◆ EXERCISE DETAILS
Without the pictures, give the entries below again exactly as written.

◆ INFORMATION SUPPLIED
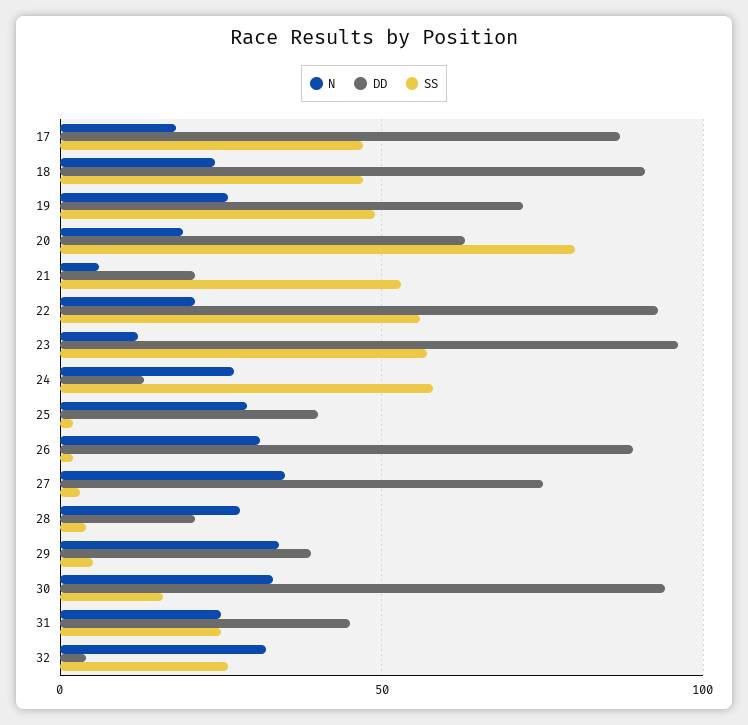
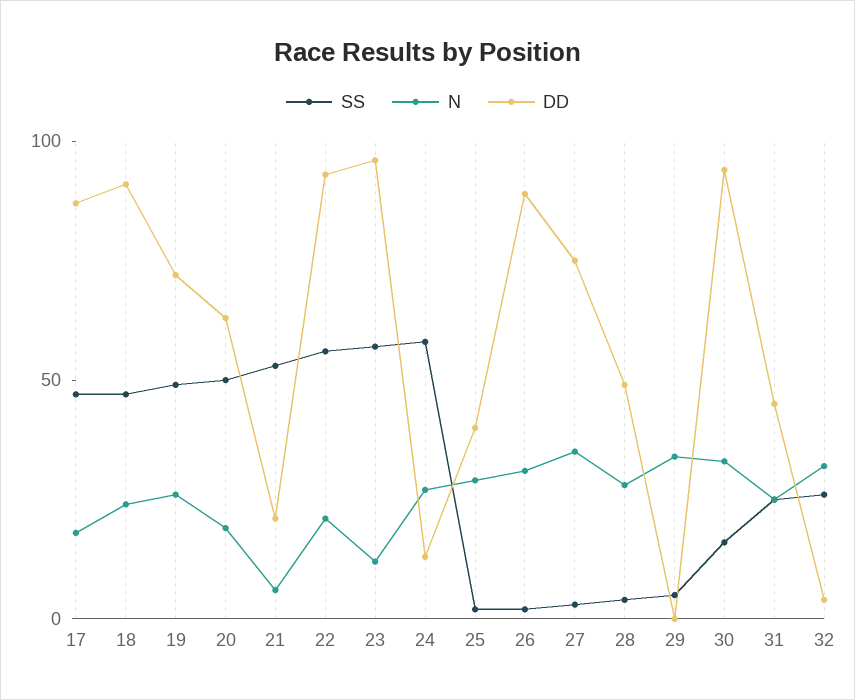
  {
    "N": {
      "17": 20,
      "18": 25,
      "19": 25,
      "20": 20,
      "21": 5,
      "22": 20,
      "23": 10,
      "24": 25,
      "25": 30,
      "26": 30,
      "27": 35,
      "28": 30,
      "29": 35,
      "30": 35,
      "31": 25,
      "32": 30
    },
    "DD": {
      "17": 85,
      "18": 90,
      "19": 70,
      "20": 65,
      "21": 20,
      "22": 95,
      "23": 95,
      "24": 15,
      "25": 40,
      "26": 90,
      "27": 75,
-     "28": 20,
+     "28": 50,
-     "29": 40,
+     "29": 0,
      "30": 95,
      "31": 45,
      "32": 5
    },
    "SS": {
      "17": 45,
      "18": 45,
      "19": 50,
-     "20": 80,
+     "20": 50,
      "21": 55,
      "22": 55,
      "23": 55,
      "24": 60,
      "25": 0,
      "26": 0,
      "27": 5,
      "28": 5,
      "29": 5,
      "30": 15,
      "31": 25,
      "32": 25
    }
  }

◆ PROBLEM SOLUTION
  {
    "N": {
      "17": 20,
      "18": 25,
      "19": 25,
      "20": 20,
      "21": 5,
      "22": 20,
      "23": 10,
      "24": 25,
      "25": 30,
      "26": 30,
      "27": 35,
      "28": 30,
      "29": 35,
      "30": 35,
      "31": 25,
      "32": 30
    },
    "DD": {
      "17": 85,
      "18": 90,
      "19": 70,
      "20": 65,
      "21": 20,
      "22": 95,
      "23": 95,
      "24": 15,
      "25": 40,
      "26": 90,
      "27": 75,
-     "28": 20,
+     "28": 50,
-     "29": 40,
+     "29": 0,
      "30": 95,
      "31": 45,
      "32": 5
    },
    "SS": {
      "17": 45,
      "18": 45,
      "19": 50,
-     "20": 80,
+     "20": 50,
      "21": 55,
      "22": 55,
      "23": 55,
      "24": 60,
      "25": 0,
      "26": 0,
      "27": 5,
      "28": 5,
      "29": 5,
      "30": 15,
      "31": 25,
      "32": 25
    }
  }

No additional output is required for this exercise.